The problem:
Transcribe the data underneath exactly, keeping every word in place.

Records for processing:
══════

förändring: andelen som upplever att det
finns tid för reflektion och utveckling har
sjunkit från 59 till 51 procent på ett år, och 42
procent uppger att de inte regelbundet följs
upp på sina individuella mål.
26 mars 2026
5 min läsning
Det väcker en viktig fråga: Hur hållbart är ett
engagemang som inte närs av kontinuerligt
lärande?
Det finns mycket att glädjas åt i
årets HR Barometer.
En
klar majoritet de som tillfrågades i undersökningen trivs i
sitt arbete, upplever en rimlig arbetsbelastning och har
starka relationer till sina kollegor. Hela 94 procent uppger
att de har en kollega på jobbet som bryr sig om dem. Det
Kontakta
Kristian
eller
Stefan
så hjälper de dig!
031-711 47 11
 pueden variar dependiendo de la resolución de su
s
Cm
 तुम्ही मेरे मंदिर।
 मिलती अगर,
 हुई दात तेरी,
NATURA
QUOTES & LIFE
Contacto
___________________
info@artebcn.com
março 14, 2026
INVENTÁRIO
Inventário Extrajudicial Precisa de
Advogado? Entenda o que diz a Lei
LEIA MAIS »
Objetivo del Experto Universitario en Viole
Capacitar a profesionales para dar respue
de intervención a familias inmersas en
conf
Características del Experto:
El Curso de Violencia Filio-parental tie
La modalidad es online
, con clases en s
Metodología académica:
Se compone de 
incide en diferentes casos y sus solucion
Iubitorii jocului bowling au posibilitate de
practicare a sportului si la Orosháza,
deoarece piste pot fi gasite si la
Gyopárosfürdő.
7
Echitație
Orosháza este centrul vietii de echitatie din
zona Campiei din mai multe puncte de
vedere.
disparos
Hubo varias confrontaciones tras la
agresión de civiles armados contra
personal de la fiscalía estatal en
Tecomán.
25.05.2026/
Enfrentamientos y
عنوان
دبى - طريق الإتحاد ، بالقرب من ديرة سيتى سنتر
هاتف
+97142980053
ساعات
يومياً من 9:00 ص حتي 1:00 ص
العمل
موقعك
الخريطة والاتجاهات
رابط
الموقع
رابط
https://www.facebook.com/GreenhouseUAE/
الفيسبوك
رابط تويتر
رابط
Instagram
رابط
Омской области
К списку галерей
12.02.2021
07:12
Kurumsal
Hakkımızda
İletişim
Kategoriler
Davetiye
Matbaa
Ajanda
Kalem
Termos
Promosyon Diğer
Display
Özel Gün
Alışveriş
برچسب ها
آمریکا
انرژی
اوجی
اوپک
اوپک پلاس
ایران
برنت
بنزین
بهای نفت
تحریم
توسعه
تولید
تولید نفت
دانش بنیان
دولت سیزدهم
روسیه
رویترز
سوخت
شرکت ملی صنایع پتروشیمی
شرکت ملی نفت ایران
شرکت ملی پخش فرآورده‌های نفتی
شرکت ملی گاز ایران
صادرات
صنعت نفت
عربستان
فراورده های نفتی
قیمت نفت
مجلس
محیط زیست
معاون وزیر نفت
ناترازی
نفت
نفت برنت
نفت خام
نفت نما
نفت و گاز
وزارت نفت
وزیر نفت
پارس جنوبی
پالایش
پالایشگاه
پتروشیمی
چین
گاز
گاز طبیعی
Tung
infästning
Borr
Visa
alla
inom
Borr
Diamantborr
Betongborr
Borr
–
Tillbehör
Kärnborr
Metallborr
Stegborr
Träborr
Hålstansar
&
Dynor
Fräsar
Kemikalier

══════

Task solution:
förändring: andelen som upplever att det
finns tid för reflektion och utveckling har
sjunkit från 59 till 51 procent på ett år, och 42
procent uppger att de inte regelbundet följs
upp på sina individuella mål.
26 mars 2026
5 min läsning
Det väcker en viktig fråga: Hur hållbart är ett
engagemang som inte närs av kontinuerligt
lärande?
Det finns mycket att glädjas åt i
årets HR Barometer.
En
klar majoritet de som tillfrågades i undersökningen trivs i
sitt arbete, upplever en rimlig arbetsbelastning och har
starka relationer till sina kollegor. Hela 94 procent uppger
att de har en kollega på jobbet som bryr sig om dem. Det
Kontakta
Kristian
eller
Stefan
så hjälper de dig!
031-711 47 11
 pueden variar dependiendo de la resolución de su
s
Cm
 तुम्ही मेरे मंदिर।
 मिलती अगर,
 हुई दात तेरी,
NATURA
QUOTES & LIFE
Contacto
___________________
info@artebcn.com
março 14, 2026
INVENTÁRIO
Inventário Extrajudicial Precisa de
Advogado? Entenda o que diz a Lei
LEIA MAIS »
Objetivo del Experto Universitario en Viole
Capacitar a profesionales para dar respue
de intervención a familias inmersas en
conf
Características del Experto:
El Curso de Violencia Filio-parental tie
La modalidad es online
, con clases en s
Metodología académica:
Se compone de 
incide en diferentes casos y sus solucion
Iubitorii jocului bowling au posibilitate de
practicare a sportului si la Orosháza,
deoarece piste pot fi gasite si la
Gyopárosfürdő.
7
Echitație
Orosháza este centrul vietii de echitatie din
zona Campiei din mai multe puncte de
vedere.
disparos
Hubo varias confrontaciones tras la
agresión de civiles armados contra
personal de la fiscalía estatal en
Tecomán.
25.05.2026/
Enfrentamientos y
عنوان
دبى - طريق الإتحاد ، بالقرب من ديرة سيتى سنتر
هاتف
+97142980053
ساعات
يومياً من 9:00 ص حتي 1:00 ص
العمل
موقعك
الخريطة والاتجاهات
رابط
الموقع
رابط
https://www.facebook.com/GreenhouseUAE/
الفيسبوك
رابط تويتر
رابط
Instagram
رابط
Омской области
К списку галерей
12.02.2021
07:12
Kurumsal
Hakkımızda
İletişim
Kategoriler
Davetiye
Matbaa
Ajanda
Kalem
Termos
Promosyon Diğer
Display
Özel Gün
Alışveriş
برچسب ها
آمریکا
انرژی
اوجی
اوپک
اوپک پلاس
ایران
برنت
بنزین
بهای نفت
تحریم
توسعه
تولید
تولید نفت
دانش بنیان
دولت سیزدهم
روسیه
رویترز
سوخت
شرکت ملی صنایع پتروشیمی
شرکت ملی نفت ایران
شرکت ملی پخش فرآورده‌های نفتی
شرکت ملی گاز ایران
صادرات
صنعت نفت
عربستان
فراورده های نفتی
قیمت نفت
مجلس
محیط زیست
معاون وزیر نفت
ناترازی
نفت
نفت برنت
نفت خام
نفت نما
نفت و گاز
وزارت نفت
وزیر نفت
پارس جنوبی
پالایش
پالایشگاه
پتروشیمی
چین
گاز
گاز طبیعی
Tung
infästning
Borr
Visa
alla
inom
Borr
Diamantborr
Betongborr
Borr
–
Tillbehör
Kärnborr
Metallborr
Stegborr
Träborr
Hålstansar
&
Dynor
Fräsar
Kemikalier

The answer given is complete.